Work order: In the data below, the answer is the run of lines from the line containing "right hip: (554, 513)" through the line containing "left back paw: (596, 603)", both included; print it exactly and nothing else.

Input data:
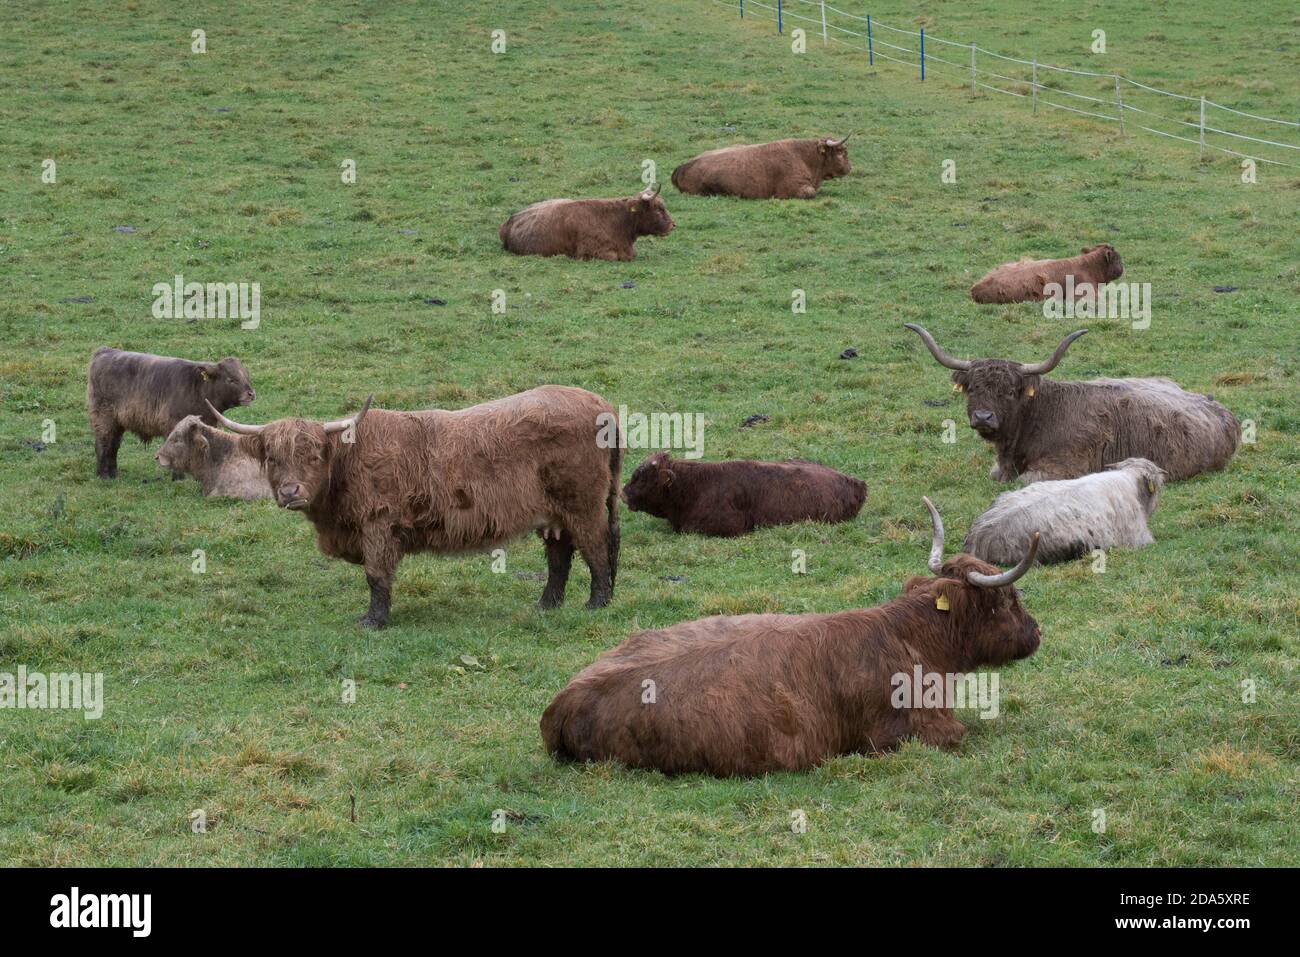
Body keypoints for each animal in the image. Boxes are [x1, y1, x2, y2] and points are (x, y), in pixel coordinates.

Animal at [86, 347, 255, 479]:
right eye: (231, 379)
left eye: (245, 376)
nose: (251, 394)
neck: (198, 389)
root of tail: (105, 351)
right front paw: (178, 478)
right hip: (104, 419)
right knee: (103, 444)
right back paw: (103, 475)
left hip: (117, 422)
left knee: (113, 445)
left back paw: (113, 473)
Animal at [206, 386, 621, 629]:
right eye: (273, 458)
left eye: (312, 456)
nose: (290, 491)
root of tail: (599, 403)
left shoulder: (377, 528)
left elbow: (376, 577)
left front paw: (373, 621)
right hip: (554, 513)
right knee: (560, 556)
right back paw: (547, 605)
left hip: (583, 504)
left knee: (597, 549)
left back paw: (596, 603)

...

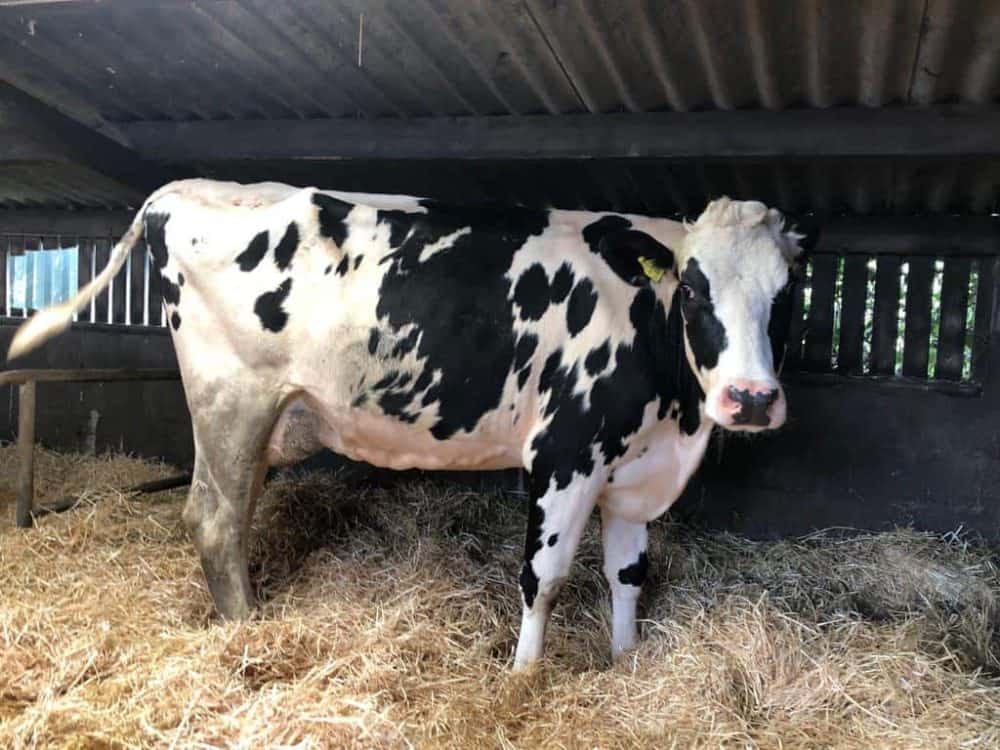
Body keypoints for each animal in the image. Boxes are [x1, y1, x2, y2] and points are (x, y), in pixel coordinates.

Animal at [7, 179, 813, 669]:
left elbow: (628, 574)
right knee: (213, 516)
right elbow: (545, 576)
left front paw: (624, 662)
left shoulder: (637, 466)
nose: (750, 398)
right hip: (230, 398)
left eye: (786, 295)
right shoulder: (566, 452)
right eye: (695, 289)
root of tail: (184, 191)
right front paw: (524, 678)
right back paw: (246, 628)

Exercise answer:
right hip: (554, 513)
right knee: (560, 556)
right back paw: (547, 605)
left hip: (583, 504)
left knee: (597, 549)
left back paw: (596, 603)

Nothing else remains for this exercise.